Bugünlerde bize her şey Keynes’i hatırlatıyor

Servet YILDIRIM
Servet YILDIRIM Ekonominin Halleri

İngiltere’de yaşanan ders niteliğindeki son gelişmelerin ardından “Keynes mi? Yoksa Laffer mi?” tartışması başladı.

İngiltere’de Başbakan Truss, Amerikalı iktisatçı Arthur Laffer’in ünlü Laffer eğrisinden hareketle vergi oranlarını indirerek ekonomik büyümeyi hızlandıracağını ümit ederek radikal bir adım attı ancak olmadı. Piyasalar karıştı, en sonunda Truss baskılar ve sert eleştirilere dayanamadı ve istifa etmek zorunda kaldı. Şimdi ekonomistler soruyor: “Acaba Truss Keynes’in izinden gitse daha mı doğru yapardı?”

Aslında ne zaman bir ekonomik kriz ile karşılaşılsa akla hemen John Maynard Keynes gelir. Daha öncede benzer tartışmaları yaşamış; “Acaba Keynes olsaydı, ne yapardı?” diye sormuştuk. Talep yönlü iktisadın sembol ismi Keynes’e göre kısa vadede ekonomik büyümeyi hızlandırmanın yolu düşük gelir gruplarının gelirlerini doğrudan arttırmaktır. Oysa arz yönlü iktisadın önde gelen isimlerinden Laffer’in yaklaşımı vergi indirimleri ile yüksek gelir gruplarının öncelikle rahatlatılmasını, nihai olarak hazinenin gelirlerinin arttırılması ve daha sonra buradan damlama yöntemiyle toplumun diğer kesimlerinin de faydalanmasını öngörüyor.

“Keynes’in izinden gidilmeliydi” diyenlere göre toplumun düşük gelir gruplarına yapılacak doğrudan gelir destekleri ise hem enflasyondan en fazla zarar gören kesimlerin rahatlatılması açısından sosyal yönü güçlü bir adımdır; hem de çok kısa süre içinde ekonomiye canlanma olarak geri dönecek; dolayısıyla daha güçlü bir etki yapacaktır. Çünkü düşük gelir gruplarında yer alan insanlar ellerine geçen ek geliri borsaya ya da fonlara yatırmak ya da döviz almak yerine zaten yüksek enflasyon nedeniyle almakta zorlandıkları temel ihtiyaç maddeleri ve benzeri kalemlere harcayacaklardır.

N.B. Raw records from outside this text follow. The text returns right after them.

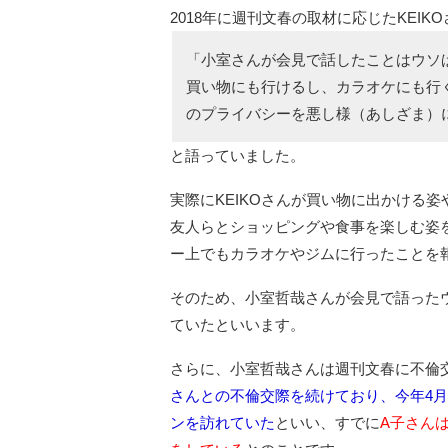
2018年に週刊文春の取材に応じたKEIK
「小室さんが会見で話したことはウソば
買い物にも行けるし、カラオケにも行
のプライバシーを悪し様（あしざま）
と語っていました。
実際にKEIKOさんが買い物に出かける
友人らとショッピングや食事を楽しむ姿を
ー上でもカラオケやジムに行ったことを
そのため、小室哲哉さんが会見で語ったウ
ていたといいます。
さらに、小室哲哉さんは週刊文春に不倫
さんとの不倫交際を続けており、今年4月
ンを訪れていた
といい、すでに
A子さん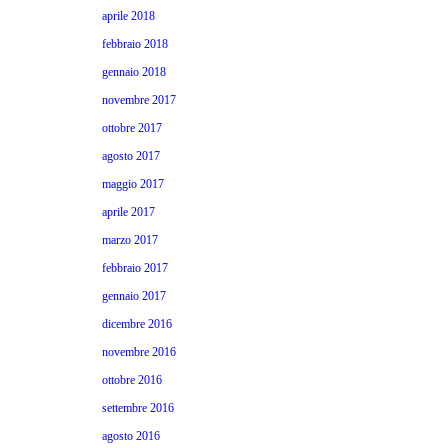
aprile 2018
febbraio 2018
gennaio 2018
novembre 2017
ottobre 2017
agosto 2017
maggio 2017
aprile 2017
marzo 2017
febbraio 2017
gennaio 2017
dicembre 2016
novembre 2016
ottobre 2016
settembre 2016
agosto 2016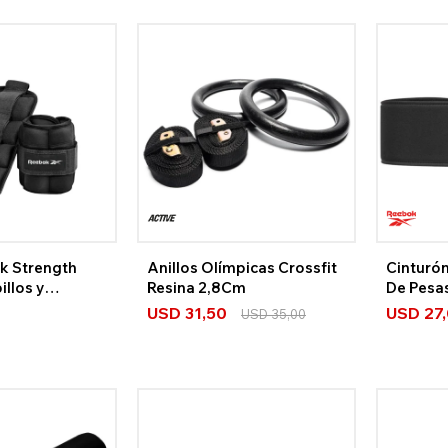
k Strength
Anillos Olímpicas Crossfit
Cinturó
illos y
Resina 2,8Cm
De Pesa
USD
31,50
USD
27
USD
35,00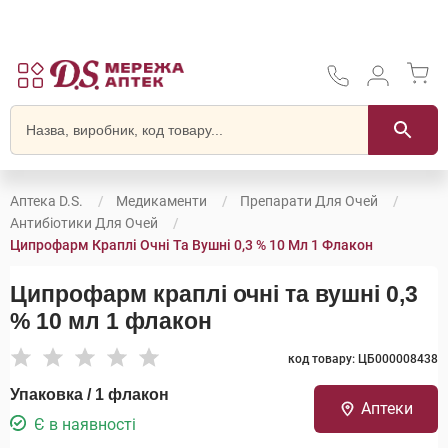
Аптека D.S.
Медикаменти
Препарати Для Очей
Антибіотики Для Очей
Ципрофарм Краплі Очні Та Вушні 0,3 % 10 Мл 1 Флакон
Ципрофарм краплі очні та вушні 0,3
% 10 мл 1 флакон
код товару: ЦБ000008438
Упаковка / 1 флакон
Аптеки
Є в наявності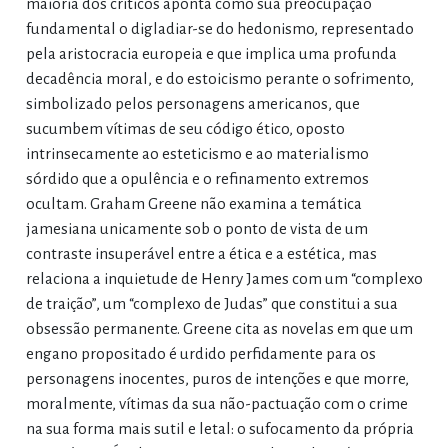
maioria dos críticos aponta como sua preocupação
fundamental o digladiar-se do hedonismo, representado
pela aristocracia europeia e que implica uma profunda
decadência moral, e do estoicismo perante o sofrimento,
simbolizado pelos personagens americanos, que
sucumbem vítimas de seu código ético, oposto
intrinsecamente ao esteticismo e ao materialismo
sórdido que a opulência e o refinamento extremos
ocultam. Graham Greene não examina a temática
jamesiana unicamente sob o ponto de vista de um
contraste insuperável entre a ética e a estética, mas
relaciona a inquietude de Henry James com um “complexo
de traição”, um “complexo de Judas” que constitui a sua
obsessão permanente. Greene cita as novelas em que um
engano propositado é urdido perfidamente para os
personagens inocentes, puros de intenções e que morre,
moralmente, vítimas da sua não-pactuação com o crime
na sua forma mais sutil e letal: o sufocamento da própria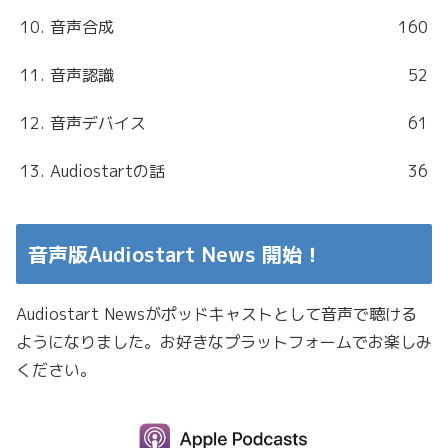
10. 音声合成
160
11. 音声認識
52
12. 音声デバイス
61
13. Audiostartの話
36
音声版Audiostart News 開始！
Audiostart Newsがポッドキャストとして音声で聴ける
ようになりました。お好きなプラットフォームでお楽しみ
ください。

Dolayısıyla kriz dönemlerinde doğrudan düşük gelirlilerin desteklenmesi kısa vadede sonuç veren bir yaklaşımdır. Krizlerde düşük gelirlileri ve işsizleri desteklemek için “çukur kazdırıp, sonra kazılan çukuru doldurtmak” Keynes’in fikriydi.  Ancak burada püf noktası yüksek enflasyon ortamında bir yandan bu gruplara gelir desteği sağlarken, diğer yandan enflasyonun daha da artmasına izin verilmemesi; aksine süratle aşağı çekilmesi hedeflenmelidir. Aksi takdirde düşük gelir gruplarına bir taraftan destek sağlanırken, yükselmesine göz yumulan enflasyon kanalıyla bu satın alma gücü tekrar geri alınmaktadır. Nominal artışlar olsa da reel olarak gelirler erimektedir.

Keynes öleli 75 yıldan fazla oluyor ama onun küresel ekonomi üzerindeki gölgesi hala devam ediyor. Enflasyonist dönemlerde daraltıcı maliye ve deflasyonist dönemlerde ise genişletici maliye politikasının uygulanması gerektiğini savundu. 1929 krizi sırasında yazdığı ''Eğer bir bankaya 100 pound borcunuz varsa sizin sorununuzdur. Ama borcunuz 1 milyon poundsa o zaman bankanın sorunudur'' sözü daha sonraki krizlerde bankalar batarken çok defa hatırlandı. Ama en çok hatırlanan cümlelerinden birisi, klasik iktisatçıların uzun dönemde tam istihdamı savunmalarına karşı  tarihe geçen "Bana uzun vadede ne olacak diye sorup durmayın. Uzun vade de hepimiz ölmüş olacağız" sözüdür.